The Bureau of Labor Statistics released the delayed September report on U.S. employment on Tuesday (originally scheduled for Oct. 4), which found that the economy created a modest 148,000 jobs during the month. The official unemployment rate for the nation edged down from 7.3 percent to 7.2 percent.
September’s gain is weak compared with the average monthly increase in employment of 185,000 positions during the last six months. Still, some industries were hiring in September, with gains in construction, wholesale trade, and transportation and warehousing.
The BLS also revised its estimates of employment gains in previous months, for a small net increase. The change in total employment for July was revised from up 104,000 to up 89,000, while the change for August was revised from an increase of 169,000 to an increase 193,000. With these revisions, employment gains in July and August combined were 9,000 more than previously reported.

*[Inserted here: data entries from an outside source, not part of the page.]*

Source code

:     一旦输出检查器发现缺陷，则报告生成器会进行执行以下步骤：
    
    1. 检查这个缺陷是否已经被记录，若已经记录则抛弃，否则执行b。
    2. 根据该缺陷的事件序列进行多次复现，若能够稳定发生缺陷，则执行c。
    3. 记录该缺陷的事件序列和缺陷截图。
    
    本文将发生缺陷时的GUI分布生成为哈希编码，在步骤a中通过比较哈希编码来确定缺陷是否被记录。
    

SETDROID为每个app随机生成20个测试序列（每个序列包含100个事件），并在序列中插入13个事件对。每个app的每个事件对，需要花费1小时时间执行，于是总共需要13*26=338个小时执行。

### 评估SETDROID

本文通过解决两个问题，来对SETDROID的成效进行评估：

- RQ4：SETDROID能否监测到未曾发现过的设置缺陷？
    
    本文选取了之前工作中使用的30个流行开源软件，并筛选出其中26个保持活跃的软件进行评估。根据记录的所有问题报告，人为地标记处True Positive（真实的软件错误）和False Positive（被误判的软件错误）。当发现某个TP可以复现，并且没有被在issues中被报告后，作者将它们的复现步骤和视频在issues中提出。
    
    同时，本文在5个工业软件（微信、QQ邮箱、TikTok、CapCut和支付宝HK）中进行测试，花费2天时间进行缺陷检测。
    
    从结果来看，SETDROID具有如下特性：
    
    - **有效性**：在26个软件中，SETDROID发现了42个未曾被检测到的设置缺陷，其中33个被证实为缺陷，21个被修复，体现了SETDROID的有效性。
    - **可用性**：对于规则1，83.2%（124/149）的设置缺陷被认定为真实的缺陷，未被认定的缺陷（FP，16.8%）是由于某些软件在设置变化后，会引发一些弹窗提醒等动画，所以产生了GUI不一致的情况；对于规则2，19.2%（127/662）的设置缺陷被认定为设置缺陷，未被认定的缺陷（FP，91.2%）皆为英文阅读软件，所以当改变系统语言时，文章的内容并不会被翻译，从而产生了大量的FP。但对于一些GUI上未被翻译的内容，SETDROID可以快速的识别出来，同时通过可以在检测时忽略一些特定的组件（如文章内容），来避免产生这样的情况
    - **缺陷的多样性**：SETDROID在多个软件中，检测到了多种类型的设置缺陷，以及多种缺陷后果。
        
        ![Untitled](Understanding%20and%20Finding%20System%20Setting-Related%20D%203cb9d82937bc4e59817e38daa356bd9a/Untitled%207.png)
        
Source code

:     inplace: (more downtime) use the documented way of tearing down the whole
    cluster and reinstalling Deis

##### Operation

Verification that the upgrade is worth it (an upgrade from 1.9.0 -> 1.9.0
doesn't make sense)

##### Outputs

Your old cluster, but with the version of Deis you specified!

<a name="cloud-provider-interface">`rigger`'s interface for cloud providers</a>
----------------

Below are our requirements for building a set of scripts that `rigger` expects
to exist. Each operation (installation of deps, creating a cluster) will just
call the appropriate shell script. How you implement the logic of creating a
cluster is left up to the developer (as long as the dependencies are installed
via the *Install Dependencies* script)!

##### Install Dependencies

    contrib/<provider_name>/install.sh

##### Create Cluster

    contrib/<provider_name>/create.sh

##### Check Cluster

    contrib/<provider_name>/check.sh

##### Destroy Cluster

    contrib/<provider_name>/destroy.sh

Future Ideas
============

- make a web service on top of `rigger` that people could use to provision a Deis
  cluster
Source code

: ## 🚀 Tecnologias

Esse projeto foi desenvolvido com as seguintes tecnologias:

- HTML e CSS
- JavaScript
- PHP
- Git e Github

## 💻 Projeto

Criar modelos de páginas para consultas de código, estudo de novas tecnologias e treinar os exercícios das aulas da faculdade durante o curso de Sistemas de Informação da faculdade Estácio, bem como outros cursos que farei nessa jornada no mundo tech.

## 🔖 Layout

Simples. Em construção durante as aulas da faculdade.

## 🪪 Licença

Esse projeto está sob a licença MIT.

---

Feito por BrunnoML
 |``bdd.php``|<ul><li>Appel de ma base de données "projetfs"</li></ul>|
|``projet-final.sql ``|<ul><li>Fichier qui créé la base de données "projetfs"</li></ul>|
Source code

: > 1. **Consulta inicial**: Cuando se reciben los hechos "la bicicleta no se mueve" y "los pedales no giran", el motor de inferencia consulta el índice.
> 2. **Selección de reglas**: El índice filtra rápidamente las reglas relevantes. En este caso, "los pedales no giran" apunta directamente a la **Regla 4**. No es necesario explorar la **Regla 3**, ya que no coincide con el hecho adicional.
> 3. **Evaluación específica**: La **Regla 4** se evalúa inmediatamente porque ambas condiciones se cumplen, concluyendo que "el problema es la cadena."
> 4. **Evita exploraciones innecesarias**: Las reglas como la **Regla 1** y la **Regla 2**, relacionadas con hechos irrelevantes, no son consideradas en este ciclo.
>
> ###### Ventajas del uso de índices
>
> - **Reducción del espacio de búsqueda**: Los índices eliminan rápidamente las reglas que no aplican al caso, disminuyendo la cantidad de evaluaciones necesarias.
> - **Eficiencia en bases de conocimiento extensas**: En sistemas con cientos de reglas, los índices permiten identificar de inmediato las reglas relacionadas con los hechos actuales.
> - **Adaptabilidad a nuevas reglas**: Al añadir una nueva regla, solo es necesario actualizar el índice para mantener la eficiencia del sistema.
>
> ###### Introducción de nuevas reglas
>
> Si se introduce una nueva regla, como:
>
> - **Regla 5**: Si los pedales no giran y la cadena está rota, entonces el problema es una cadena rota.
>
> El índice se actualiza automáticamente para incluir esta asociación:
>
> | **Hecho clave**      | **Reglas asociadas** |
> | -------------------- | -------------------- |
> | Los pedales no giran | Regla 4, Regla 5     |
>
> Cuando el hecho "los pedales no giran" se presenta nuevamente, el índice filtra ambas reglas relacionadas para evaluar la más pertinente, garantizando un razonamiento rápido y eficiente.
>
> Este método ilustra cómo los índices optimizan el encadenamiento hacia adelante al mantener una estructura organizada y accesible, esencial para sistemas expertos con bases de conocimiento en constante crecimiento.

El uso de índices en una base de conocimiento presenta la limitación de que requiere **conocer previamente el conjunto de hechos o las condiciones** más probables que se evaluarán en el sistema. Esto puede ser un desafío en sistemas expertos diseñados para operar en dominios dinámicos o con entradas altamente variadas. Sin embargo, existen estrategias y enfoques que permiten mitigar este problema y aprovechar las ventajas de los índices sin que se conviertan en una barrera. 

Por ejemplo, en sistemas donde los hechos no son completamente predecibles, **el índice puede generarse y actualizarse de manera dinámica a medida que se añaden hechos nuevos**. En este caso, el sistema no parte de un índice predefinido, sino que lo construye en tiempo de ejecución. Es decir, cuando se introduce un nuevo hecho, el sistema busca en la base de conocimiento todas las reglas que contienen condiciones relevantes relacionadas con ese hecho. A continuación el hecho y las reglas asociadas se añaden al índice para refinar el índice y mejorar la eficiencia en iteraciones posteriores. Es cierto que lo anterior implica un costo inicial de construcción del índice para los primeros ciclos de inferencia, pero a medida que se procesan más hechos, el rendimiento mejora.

Existing Homes Sales See Downtick
The National Association of Realtors said on Monday that total existing-home sales, which are completed transactions that include ever kind of for-sale property, declined 1.9 percent to an annualized rate of 5.29 million units in September from 5.39 million units in August. Compared with last year, however, existing home sales are still stronger, up 10.7 percent from September 2012.
NAR also reported that total housing inventory at the end of September was unchanged at 2.21 million existing homes available for sale, which represents a five-month supply at the current sales pace, compared with a 4.9-month supply in August. Unsold inventory is 1.8 percent above a year ago, when there was a 5.4-month supply.
Existing home sales have managed to claw their way back to where they were in the early 2000s, when the rate was steadily increasing to a bubble high of more than 700,000 units in 2005. The most recent low was immediately after the homebuyer tax credit expired in 2010, when the rate nearly dropped to 300,000 units.
NMHC: Apartment Market Weakens a Little
The National Multi Housing Council reported on Monday that all four indexes of its October Survey of Apartment Market Conditions dipped below 50 for the first time since July 2009. Market Tightness (46), Sales Volume (46), Equity Financing (39) and Debt Financing (41) all indicated declining conditions from the previous quarter. “After four years of almost continuous improvement across all indicators, apartment markets have taken a small step back,” Mark Obrinsky, NMHC’s chief economist, said in statement.
Wall Street ended the day on Monday mixed, but not really moving much. The Dow Jones Industrial Average lost 7.45 points, or 0.05 percent. The S&P 500 and the Nasdaq were up a scant 0.01 percent and 0.15 percent, respectively.